À la fin des années 1800, le Corbeau familier a été introduit dans certaines locations pour agir comme prédateurs auprès de la vermine, autant dans les villes que dans les champs, et aussi pour nettoyer les environs de l'homme des détritus comestibles qui traînent un peu partout, dont les dépotoirs à ciel ouvert.

Dans leur pays d'origine le Corbeau familier compétitionne avec les autres corvidés pour l'élimination des déchets et avec les rapaces, les reptiles et les singes pour la prédation sur les rongeurs et autres petites bibittes rampantes ou sautillantes. Le corbeau défend très bien son nid contre les chats en liberté et les autres prédateurs. Dans ses pays d'introduction, aucune persécution directe par les prédateurs autochtones n'a été observée.

Corvus splendens est natif de l'Inde, du Népal, du Bhutan, du Pakistan jusque dans le sud de l'Afghanistan et la côte du sud de l'Iran. Vers l'est, à partir du Bengladesh en passant par le Myanmar jusqu'à la Thaïlande de l'ouest. Vers le Sud, à travers l'Inde jusqu'au Sri Lanka. Une sous-espèce est native des Maldives.
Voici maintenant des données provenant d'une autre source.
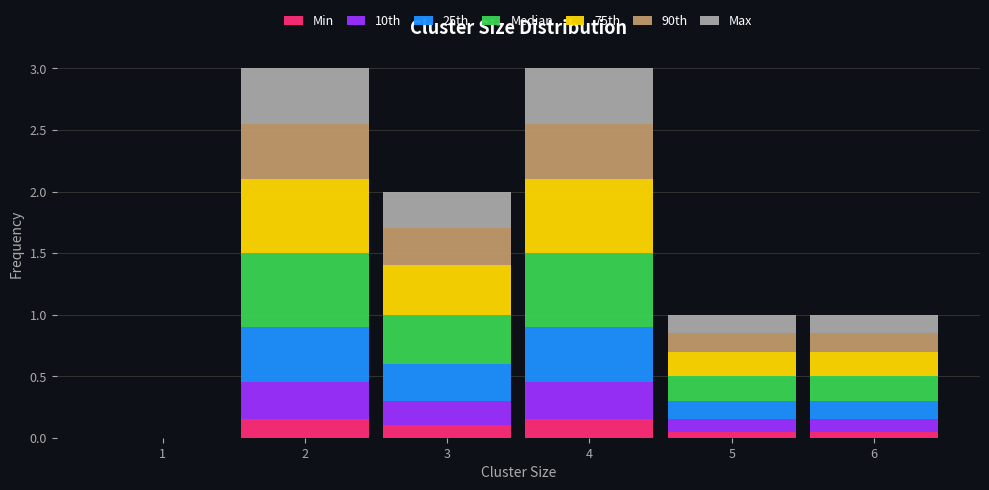

What is the total value across all series at 3?

2.0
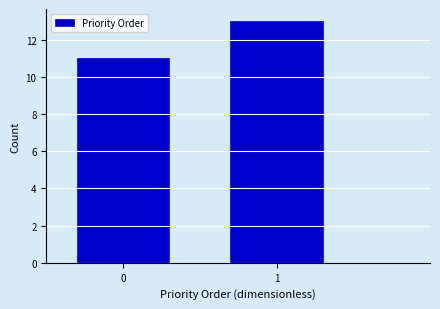

Reading left to right, what are all the values shown in this chart?

0=11	1=13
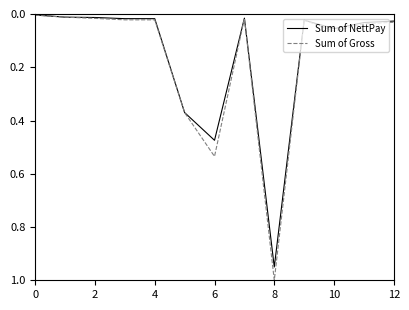

True or false: Sum of Gross has more than 0 interior local peaks.

True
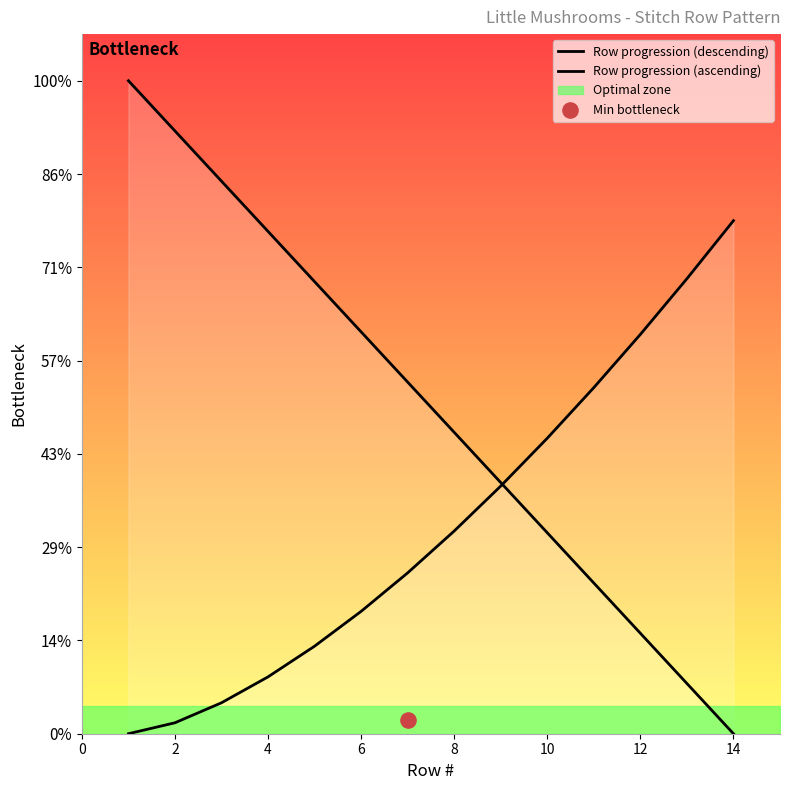

Which series contains the lowest Y value?

Row progression (descending)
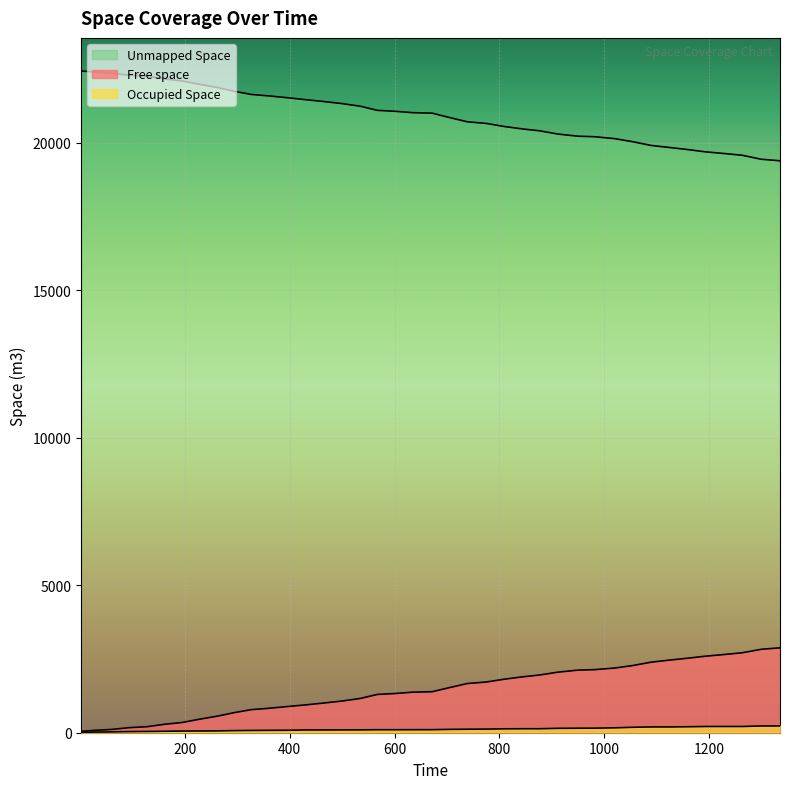

What is the average value of the Occupied Space series?

118.2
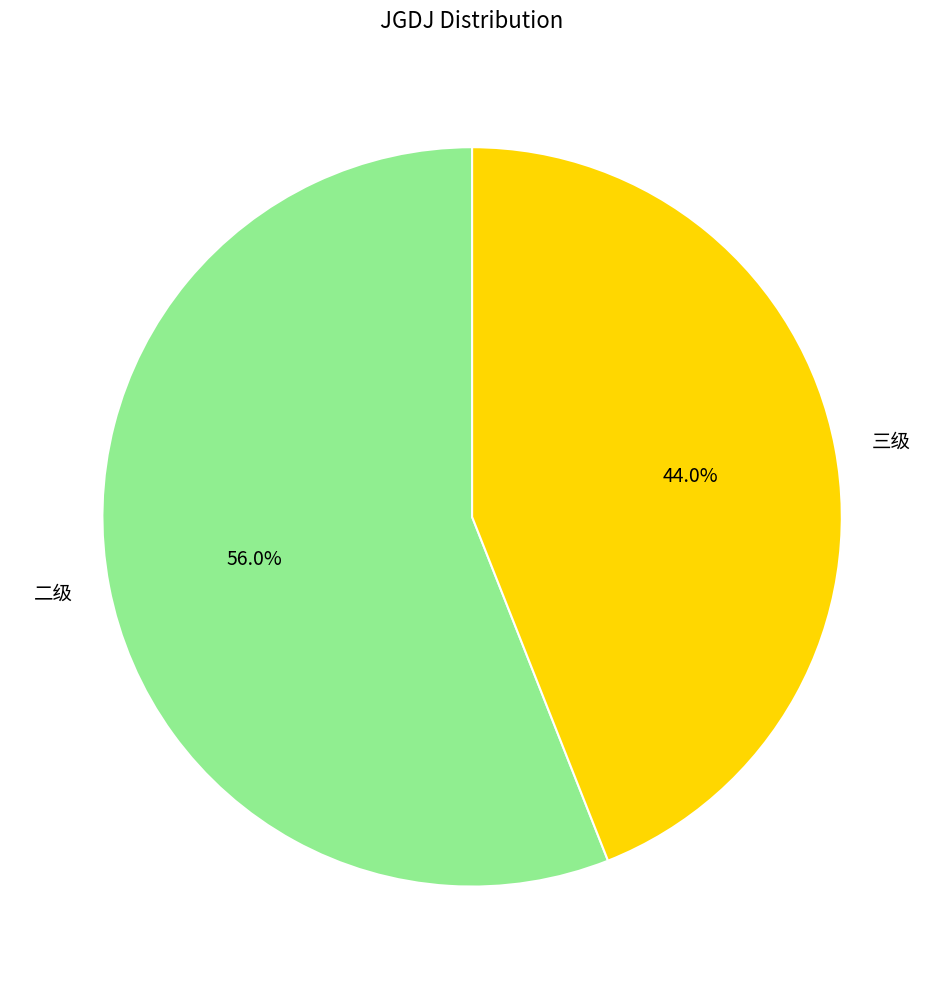

Does 三级 account for over 50% of the chart?

No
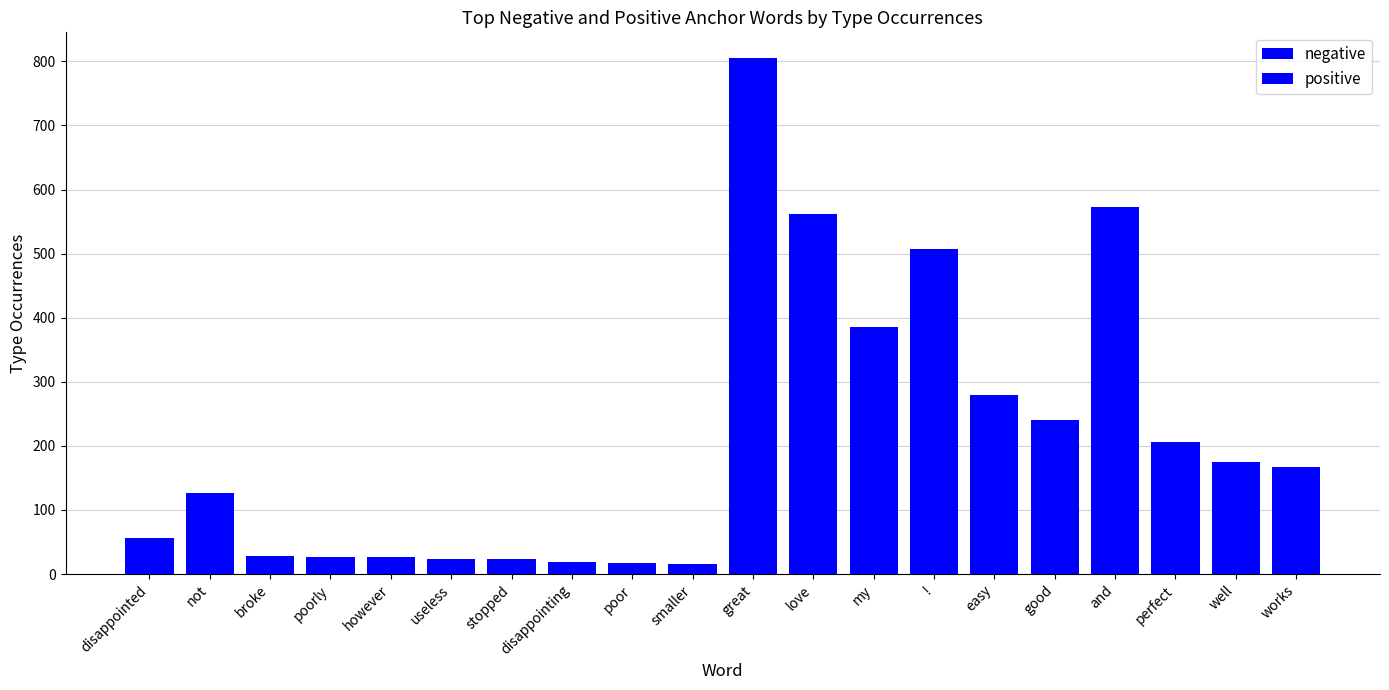

Between disappointing and smaller, which is larger?

disappointing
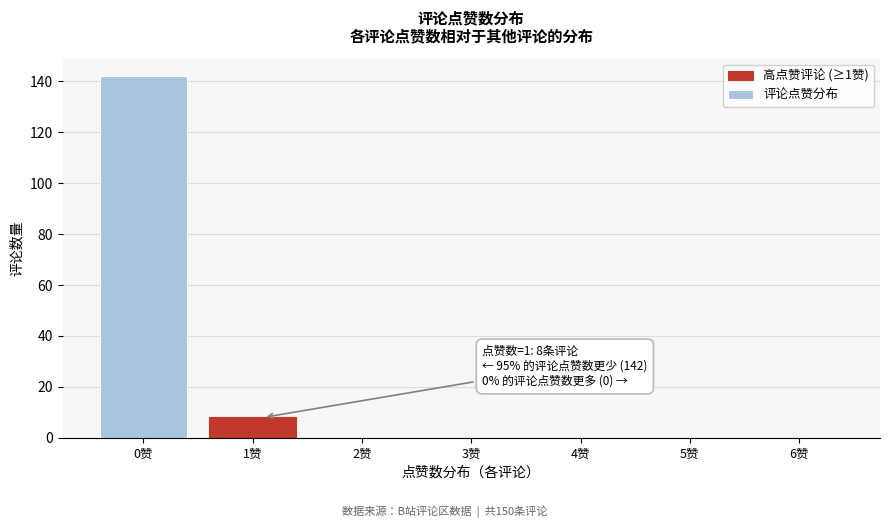

Reading left to right, list all the values displayed in this chart.

0赞=142	1赞=8	2赞=0	3赞=0	4赞=0	5赞=0	6赞=0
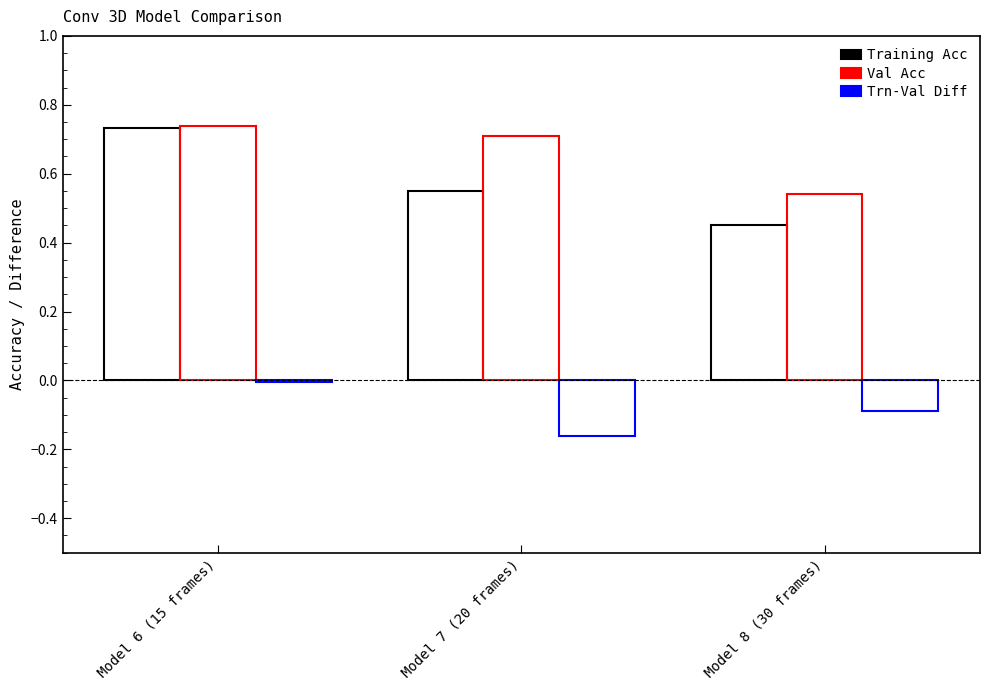

At which label is Trn-Val Diff closest to 0?

Model 6 (15 frames)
Après des premières relâchées à Zanzibar en 1897, l'espèce s'est répandue dans tous les pays de l'Afrique de l'est en même temps que sur la plupart des îles de l'Océan Indien et à Socotra (Yemen). On la rapporte régulièrement dans tous les pays de la Péninsule Arabique et au nord de l'Égypte et sur des sites en Israël et en Jordanie. La petite population de Hoek Van Holland et l'établissement d'une colonie satellite à den Haag en Hollande sont les premiers cas de nidification dans la zone tempérée (Nyari Ryall and Peterson 2006). Dans le sud-est de l'Asie, elle a été introduite en Malaisie, à Singapore et à Hong Kong.

Quelques observations individuelles sont occasionnellement rapportées autour du monde, exemple: Australie, Sumatra (Indonésie), B.I.O.T. (UK OT), Tangiers (Maroc), Gibraltar (UK OT), Floride (USA), Barbades, Punta Arenas (Chili) (Ryall 1994, 2002). Étant donnée le caractère très invasif de l'espèce, quelques endroits sont prévisibles pour un établissement prochain de l'espèce: l'ouest et le sud de l'Afrique, les Caraïbes, le Mexique, l'Amérique centrale et certaines parties de l'Amérique du Sud (Nyari Ryall and Peterson 2006).